Work required: Return each entry below exactly. Skip the images.

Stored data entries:

◆ ◆ ◆ ◆ ◆

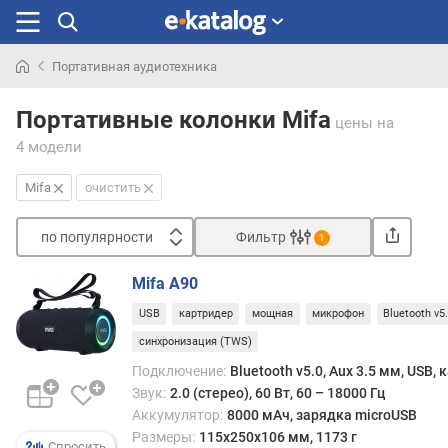
Портативная аудиотехника
Искали
раньше
Портативные колонки Mifa
цены
на
4 модели
Mifa
очистить
по популярности
Фильтр
1
Сортировать
Mifa A90
п
USB
картридер
мощная
микрофон
Bluetooth v5
о
п
синхронизация (TWS)
о
Подключение:
Bluetooth v5.0, Aux 3.5 мм, USB,
п
Звук:
2.0 (стерео), 60 Вт, 60 – 18000 Гц
у
Аккумулятор:
8000 мАч, зарядка microUSB
л
Размеры:
115x250x106 мм, 1173 г
я
Спросить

◆ ◆ ◆ ◆ ◆

Response for this exercise:
Портативная аудиотехника
Искали
раньше
Портативные колонки Mifa
цены
на
4 модели
Mifa
очистить
по популярности
Фильтр
1
Сортировать
Mifa A90
п
USB
картридер
мощная
микрофон
Bluetooth v5
о
п
синхронизация (TWS)
о
Подключение:
Bluetooth v5.0, Aux 3.5 мм, USB,
п
Звук:
2.0 (стерео), 60 Вт, 60 – 18000 Гц
у
Аккумулятор:
8000 мАч, зарядка microUSB
л
Размеры:
115x250x106 мм, 1173 г
я
Спросить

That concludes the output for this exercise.